What is required: Both the line below containing "ετυμηγορίας όπως εκφράστηκε στο" and the line containing "Для удлинённой Газели", along with every line between them, should be repeated exactly; no other line belongs in the answer.

(Records from a data collection)

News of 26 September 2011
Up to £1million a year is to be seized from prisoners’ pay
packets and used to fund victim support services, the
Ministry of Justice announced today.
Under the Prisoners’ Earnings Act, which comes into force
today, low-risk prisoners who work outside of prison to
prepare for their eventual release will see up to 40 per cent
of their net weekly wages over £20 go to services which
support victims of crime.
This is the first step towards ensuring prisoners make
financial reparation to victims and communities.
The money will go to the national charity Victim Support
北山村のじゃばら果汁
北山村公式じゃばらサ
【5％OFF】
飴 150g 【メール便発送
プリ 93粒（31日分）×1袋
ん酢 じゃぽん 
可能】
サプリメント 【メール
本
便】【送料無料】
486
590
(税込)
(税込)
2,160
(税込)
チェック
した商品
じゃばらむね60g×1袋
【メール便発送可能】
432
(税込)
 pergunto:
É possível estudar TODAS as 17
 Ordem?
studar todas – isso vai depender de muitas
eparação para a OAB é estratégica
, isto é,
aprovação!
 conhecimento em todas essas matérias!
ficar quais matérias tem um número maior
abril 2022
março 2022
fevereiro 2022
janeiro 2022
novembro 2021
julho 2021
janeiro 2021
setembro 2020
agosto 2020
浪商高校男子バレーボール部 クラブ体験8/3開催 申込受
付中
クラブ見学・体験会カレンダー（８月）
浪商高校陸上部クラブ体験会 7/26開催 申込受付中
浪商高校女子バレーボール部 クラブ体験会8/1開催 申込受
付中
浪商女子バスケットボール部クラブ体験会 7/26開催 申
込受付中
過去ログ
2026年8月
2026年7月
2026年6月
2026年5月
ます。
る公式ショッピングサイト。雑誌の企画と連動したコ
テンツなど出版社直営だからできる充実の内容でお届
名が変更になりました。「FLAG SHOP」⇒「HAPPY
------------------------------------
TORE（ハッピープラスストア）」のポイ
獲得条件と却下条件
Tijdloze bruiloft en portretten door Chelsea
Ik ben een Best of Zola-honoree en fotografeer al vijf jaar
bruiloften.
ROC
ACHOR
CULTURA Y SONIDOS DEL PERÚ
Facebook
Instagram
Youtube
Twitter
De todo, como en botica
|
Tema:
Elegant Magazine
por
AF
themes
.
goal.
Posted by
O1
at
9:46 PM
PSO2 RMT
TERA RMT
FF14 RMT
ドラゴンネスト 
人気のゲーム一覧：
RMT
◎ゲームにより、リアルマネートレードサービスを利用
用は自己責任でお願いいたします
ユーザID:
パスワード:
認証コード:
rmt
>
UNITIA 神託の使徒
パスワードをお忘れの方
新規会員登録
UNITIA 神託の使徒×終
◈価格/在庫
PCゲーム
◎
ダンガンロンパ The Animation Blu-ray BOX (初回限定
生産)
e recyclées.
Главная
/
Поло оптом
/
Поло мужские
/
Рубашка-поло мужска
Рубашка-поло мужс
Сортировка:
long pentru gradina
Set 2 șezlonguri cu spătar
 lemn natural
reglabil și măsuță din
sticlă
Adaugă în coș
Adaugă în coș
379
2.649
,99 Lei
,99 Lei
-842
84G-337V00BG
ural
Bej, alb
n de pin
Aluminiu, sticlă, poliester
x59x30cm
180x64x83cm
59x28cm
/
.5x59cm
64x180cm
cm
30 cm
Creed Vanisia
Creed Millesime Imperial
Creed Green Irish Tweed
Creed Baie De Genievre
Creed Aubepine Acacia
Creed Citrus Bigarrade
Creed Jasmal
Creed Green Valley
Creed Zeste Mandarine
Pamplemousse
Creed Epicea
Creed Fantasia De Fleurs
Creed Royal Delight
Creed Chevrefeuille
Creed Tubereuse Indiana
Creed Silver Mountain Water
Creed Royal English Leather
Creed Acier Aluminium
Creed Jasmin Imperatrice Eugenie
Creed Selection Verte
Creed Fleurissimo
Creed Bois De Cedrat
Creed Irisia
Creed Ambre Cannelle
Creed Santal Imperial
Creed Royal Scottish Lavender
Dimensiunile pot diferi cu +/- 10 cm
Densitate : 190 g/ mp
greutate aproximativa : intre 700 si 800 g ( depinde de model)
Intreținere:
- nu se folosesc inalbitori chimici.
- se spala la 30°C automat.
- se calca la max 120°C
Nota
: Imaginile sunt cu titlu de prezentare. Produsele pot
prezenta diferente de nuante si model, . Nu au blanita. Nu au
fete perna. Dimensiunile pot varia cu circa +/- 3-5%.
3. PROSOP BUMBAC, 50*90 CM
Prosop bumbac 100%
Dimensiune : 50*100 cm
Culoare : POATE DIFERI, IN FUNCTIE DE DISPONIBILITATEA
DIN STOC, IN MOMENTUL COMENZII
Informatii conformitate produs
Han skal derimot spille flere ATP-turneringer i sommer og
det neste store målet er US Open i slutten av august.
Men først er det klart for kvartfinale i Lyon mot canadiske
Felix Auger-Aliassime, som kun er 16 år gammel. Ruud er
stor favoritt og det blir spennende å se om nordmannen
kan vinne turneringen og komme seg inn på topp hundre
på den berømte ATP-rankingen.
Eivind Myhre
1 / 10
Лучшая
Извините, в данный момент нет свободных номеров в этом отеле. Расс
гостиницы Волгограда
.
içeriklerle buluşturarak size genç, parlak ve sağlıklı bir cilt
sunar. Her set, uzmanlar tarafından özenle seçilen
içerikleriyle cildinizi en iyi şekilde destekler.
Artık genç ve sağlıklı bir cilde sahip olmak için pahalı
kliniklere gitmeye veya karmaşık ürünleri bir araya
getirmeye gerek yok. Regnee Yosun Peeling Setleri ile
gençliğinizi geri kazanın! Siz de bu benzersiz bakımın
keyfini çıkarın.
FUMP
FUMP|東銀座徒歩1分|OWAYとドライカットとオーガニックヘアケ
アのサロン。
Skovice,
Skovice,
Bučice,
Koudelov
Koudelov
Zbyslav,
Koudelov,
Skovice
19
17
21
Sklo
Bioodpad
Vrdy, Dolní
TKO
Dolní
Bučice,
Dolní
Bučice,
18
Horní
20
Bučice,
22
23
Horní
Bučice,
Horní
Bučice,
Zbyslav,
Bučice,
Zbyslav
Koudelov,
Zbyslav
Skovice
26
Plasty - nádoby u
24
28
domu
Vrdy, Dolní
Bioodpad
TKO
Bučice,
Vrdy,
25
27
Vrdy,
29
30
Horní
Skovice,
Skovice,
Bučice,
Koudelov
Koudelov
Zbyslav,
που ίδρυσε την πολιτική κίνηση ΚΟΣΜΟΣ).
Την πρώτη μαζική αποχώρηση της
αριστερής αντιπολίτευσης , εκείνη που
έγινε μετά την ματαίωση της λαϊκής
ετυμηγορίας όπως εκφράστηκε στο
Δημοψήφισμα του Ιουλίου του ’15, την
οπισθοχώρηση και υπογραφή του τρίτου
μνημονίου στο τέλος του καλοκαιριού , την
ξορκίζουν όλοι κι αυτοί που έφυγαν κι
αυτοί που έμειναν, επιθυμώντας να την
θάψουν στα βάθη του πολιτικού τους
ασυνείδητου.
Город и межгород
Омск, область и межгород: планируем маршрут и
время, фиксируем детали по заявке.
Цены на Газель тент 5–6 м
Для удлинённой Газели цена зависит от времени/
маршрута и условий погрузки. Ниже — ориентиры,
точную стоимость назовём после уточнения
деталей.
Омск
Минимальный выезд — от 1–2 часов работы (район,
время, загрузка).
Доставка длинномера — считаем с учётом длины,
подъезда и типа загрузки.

Problem solution:
ετυμηγορίας όπως εκφράστηκε στο
Δημοψήφισμα του Ιουλίου του ’15, την
οπισθοχώρηση και υπογραφή του τρίτου
μνημονίου στο τέλος του καλοκαιριού , την
ξορκίζουν όλοι κι αυτοί που έφυγαν κι
αυτοί που έμειναν, επιθυμώντας να την
θάψουν στα βάθη του πολιτικού τους
ασυνείδητου.
Город и межгород
Омск, область и межгород: планируем маршрут и
время, фиксируем детали по заявке.
Цены на Газель тент 5–6 м
Для удлинённой Газели цена зависит от времени/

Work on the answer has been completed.